> [WORK TO COMPLETE]:
Find every line in the data below that contains the word "part" and copy each of those lines.

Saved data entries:
•••
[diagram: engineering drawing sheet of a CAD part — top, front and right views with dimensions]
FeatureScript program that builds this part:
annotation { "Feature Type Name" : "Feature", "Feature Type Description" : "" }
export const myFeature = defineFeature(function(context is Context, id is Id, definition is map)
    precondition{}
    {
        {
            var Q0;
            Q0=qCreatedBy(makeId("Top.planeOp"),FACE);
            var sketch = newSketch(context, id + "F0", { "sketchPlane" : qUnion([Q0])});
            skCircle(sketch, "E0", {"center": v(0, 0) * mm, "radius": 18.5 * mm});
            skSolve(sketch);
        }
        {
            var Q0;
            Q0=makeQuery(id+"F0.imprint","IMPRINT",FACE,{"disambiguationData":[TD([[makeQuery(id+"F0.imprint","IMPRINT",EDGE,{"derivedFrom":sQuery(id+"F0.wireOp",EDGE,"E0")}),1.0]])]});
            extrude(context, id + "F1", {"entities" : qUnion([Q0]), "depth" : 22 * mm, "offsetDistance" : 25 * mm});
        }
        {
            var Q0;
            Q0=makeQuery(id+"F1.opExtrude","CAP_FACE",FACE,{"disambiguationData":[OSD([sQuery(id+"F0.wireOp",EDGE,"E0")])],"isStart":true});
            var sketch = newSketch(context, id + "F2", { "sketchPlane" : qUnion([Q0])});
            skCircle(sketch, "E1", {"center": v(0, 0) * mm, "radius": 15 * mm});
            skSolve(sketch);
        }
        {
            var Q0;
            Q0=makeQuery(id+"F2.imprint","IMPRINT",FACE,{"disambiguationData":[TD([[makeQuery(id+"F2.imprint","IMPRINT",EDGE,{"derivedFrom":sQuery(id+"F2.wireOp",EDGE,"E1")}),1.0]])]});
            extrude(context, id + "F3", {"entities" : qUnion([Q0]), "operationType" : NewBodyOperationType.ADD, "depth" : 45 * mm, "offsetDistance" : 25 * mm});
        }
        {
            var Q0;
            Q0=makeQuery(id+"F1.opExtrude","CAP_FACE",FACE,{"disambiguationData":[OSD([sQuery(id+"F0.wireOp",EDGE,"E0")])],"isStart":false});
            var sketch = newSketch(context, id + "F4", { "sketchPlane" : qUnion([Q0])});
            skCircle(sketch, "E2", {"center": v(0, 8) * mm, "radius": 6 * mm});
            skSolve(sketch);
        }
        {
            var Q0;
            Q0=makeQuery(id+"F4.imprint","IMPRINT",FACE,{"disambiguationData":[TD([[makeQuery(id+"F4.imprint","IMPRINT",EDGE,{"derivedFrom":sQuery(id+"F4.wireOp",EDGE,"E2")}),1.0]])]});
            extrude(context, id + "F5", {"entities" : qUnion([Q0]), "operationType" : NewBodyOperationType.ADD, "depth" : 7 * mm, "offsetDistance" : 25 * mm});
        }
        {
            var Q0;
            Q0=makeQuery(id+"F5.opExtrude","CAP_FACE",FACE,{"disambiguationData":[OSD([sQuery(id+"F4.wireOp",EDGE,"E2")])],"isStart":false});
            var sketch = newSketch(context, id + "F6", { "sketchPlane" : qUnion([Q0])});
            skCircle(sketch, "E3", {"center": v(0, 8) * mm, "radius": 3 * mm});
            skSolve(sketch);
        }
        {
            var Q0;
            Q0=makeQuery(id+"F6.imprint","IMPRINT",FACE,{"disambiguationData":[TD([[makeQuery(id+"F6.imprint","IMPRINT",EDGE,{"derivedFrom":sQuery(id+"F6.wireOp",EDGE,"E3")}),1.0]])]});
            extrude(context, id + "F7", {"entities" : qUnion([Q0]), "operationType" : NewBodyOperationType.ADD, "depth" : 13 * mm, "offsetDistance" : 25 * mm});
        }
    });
•••
> [RESULT OF THIS EXERCISE]:
[diagram: engineering drawing sheet of a CAD part — top, front and right views with dimensions]
FeatureScript program that builds this part:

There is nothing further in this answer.